Se as duas primeiras partes mostraram o que os pacientes mais perguntam e como essas dúvidas se relacionam com sintomas, reabilitação e qualidade de vida, esta terceira amplia a discussão para a forma como essas respostas são buscadas atualmente.

Se, nas partes anteriores, as dúvidas mais frequentes sobre saúde bucal em Sergipe revelaram o que preocupa o paciente e como isso afeta sua qualidade de vida, há hoje um novo elemento que precisa entrar nessa conversa: a forma como essas dúvidas vêm sendo respondidas.

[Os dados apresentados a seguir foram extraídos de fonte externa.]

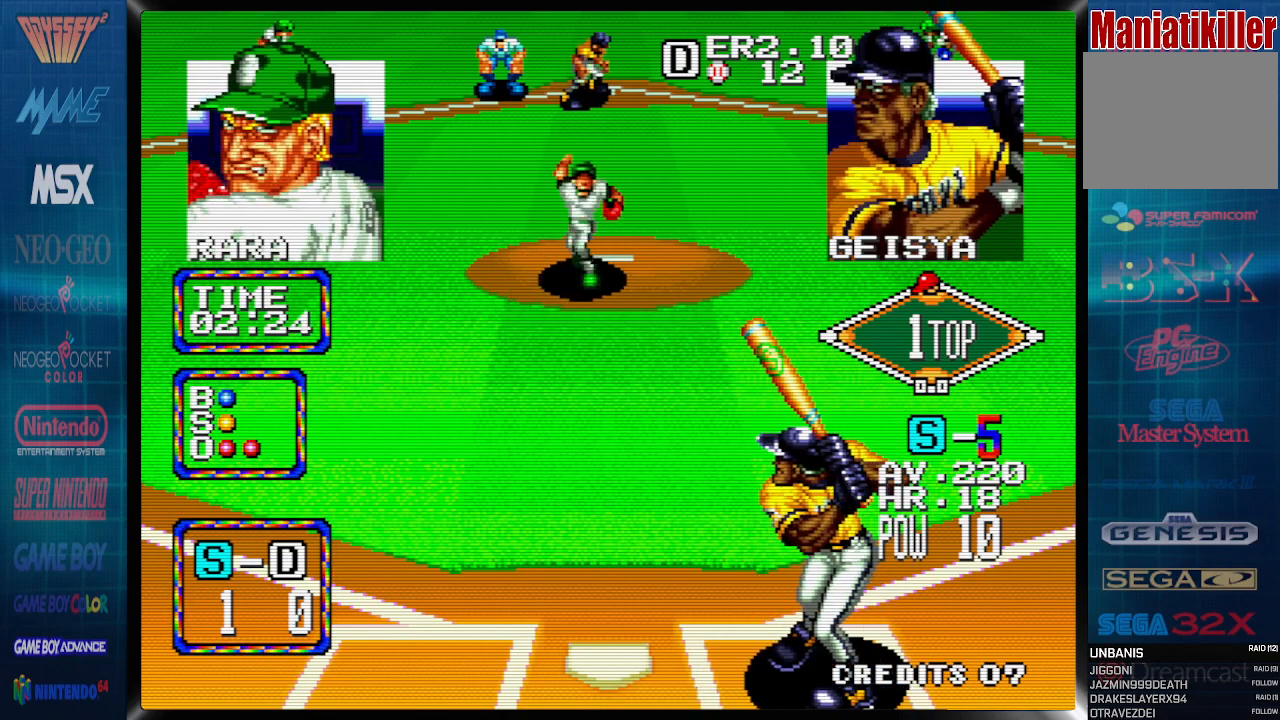
{"dt_ms": 500, "buttons": ["DPAD_LEFT"], "events": [[383, "DPAD_LEFT", "down"]]}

A partir de uma pesquisa na internet e da análise de relatórios do Google e de outros buscadores sobre termos pesquisados em Sergipe, foi possível perceber não apenas o conteúdo das dúvidas mais recorrentes, mas também um comportamento muito característico do nosso tempo. Antes de procurar atendimento, muitas pessoas tentam compreender sozinhas o que estão sentindo. Termos ligados a dor de dente, urgência odontológica, canal, implante, prótese, bruxismo, aparelho, tártaro e mau hálito mostram exatamente isso. 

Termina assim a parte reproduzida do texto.